## [WORK INSTRUCTION]
Repeat every line below exactly, word for word.

[Stored data entries]

=== Section Start ===

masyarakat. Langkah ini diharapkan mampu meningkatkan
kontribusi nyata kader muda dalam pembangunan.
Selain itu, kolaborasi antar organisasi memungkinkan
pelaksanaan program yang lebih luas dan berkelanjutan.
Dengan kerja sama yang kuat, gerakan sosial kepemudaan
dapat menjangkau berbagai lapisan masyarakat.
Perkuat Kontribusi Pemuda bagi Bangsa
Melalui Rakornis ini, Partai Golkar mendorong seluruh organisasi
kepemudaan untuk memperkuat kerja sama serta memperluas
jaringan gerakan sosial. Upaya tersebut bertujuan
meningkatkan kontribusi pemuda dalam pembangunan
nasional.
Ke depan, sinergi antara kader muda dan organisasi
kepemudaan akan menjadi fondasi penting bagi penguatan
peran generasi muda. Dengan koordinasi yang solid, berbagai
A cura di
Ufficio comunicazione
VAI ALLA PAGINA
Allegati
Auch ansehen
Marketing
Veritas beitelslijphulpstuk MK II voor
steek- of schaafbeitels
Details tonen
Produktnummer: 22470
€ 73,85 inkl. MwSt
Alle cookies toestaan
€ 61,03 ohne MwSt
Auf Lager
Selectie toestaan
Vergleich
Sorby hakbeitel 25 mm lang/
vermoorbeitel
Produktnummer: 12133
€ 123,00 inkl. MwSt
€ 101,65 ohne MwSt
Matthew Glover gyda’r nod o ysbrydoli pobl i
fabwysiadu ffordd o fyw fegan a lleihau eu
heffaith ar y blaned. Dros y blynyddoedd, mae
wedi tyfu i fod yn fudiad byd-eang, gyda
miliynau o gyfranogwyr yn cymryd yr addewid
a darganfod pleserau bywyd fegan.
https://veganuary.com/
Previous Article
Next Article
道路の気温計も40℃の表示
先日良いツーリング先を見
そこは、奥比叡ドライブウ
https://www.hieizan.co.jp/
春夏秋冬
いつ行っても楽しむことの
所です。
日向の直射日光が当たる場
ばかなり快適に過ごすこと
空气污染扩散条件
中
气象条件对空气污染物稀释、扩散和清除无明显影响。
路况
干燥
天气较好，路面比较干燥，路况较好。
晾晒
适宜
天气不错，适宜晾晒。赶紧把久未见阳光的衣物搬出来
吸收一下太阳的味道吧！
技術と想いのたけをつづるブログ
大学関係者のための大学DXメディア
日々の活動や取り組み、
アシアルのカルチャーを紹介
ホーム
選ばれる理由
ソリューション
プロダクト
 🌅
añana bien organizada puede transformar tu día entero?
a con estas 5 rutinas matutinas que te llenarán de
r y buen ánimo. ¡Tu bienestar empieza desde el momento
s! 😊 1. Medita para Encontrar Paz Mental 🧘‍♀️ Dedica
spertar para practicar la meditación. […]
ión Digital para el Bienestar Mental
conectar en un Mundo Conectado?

=== Section End ===

## [TASK SOLUTION]
masyarakat. Langkah ini diharapkan mampu meningkatkan
kontribusi nyata kader muda dalam pembangunan.
Selain itu, kolaborasi antar organisasi memungkinkan
pelaksanaan program yang lebih luas dan berkelanjutan.
Dengan kerja sama yang kuat, gerakan sosial kepemudaan
dapat menjangkau berbagai lapisan masyarakat.
Perkuat Kontribusi Pemuda bagi Bangsa
Melalui Rakornis ini, Partai Golkar mendorong seluruh organisasi
kepemudaan untuk memperkuat kerja sama serta memperluas
jaringan gerakan sosial. Upaya tersebut bertujuan
meningkatkan kontribusi pemuda dalam pembangunan
nasional.
Ke depan, sinergi antara kader muda dan organisasi
kepemudaan akan menjadi fondasi penting bagi penguatan
peran generasi muda. Dengan koordinasi yang solid, berbagai
A cura di
Ufficio comunicazione
VAI ALLA PAGINA
Allegati
Auch ansehen
Marketing
Veritas beitelslijphulpstuk MK II voor
steek- of schaafbeitels
Details tonen
Produktnummer: 22470
€ 73,85 inkl. MwSt
Alle cookies toestaan
€ 61,03 ohne MwSt
Auf Lager
Selectie toestaan
Vergleich
Sorby hakbeitel 25 mm lang/
vermoorbeitel
Produktnummer: 12133
€ 123,00 inkl. MwSt
€ 101,65 ohne MwSt
Matthew Glover gyda’r nod o ysbrydoli pobl i
fabwysiadu ffordd o fyw fegan a lleihau eu
heffaith ar y blaned. Dros y blynyddoedd, mae
wedi tyfu i fod yn fudiad byd-eang, gyda
miliynau o gyfranogwyr yn cymryd yr addewid
a darganfod pleserau bywyd fegan.
https://veganuary.com/
Previous Article
Next Article
道路の気温計も40℃の表示
先日良いツーリング先を見
そこは、奥比叡ドライブウ
https://www.hieizan.co.jp/
春夏秋冬
いつ行っても楽しむことの
所です。
日向の直射日光が当たる場
ばかなり快適に過ごすこと
空气污染扩散条件
中
气象条件对空气污染物稀释、扩散和清除无明显影响。
路况
干燥
天气较好，路面比较干燥，路况较好。
晾晒
适宜
天气不错，适宜晾晒。赶紧把久未见阳光的衣物搬出来
吸收一下太阳的味道吧！
技術と想いのたけをつづるブログ
大学関係者のための大学DXメディア
日々の活動や取り組み、
アシアルのカルチャーを紹介
ホーム
選ばれる理由
ソリューション
プロダクト
 🌅
añana bien organizada puede transformar tu día entero?
a con estas 5 rutinas matutinas que te llenarán de
r y buen ánimo. ¡Tu bienestar empieza desde el momento
s! 😊 1. Medita para Encontrar Paz Mental 🧘‍♀️ Dedica
spertar para practicar la meditación. […]
ión Digital para el Bienestar Mental
conectar en un Mundo Conectado?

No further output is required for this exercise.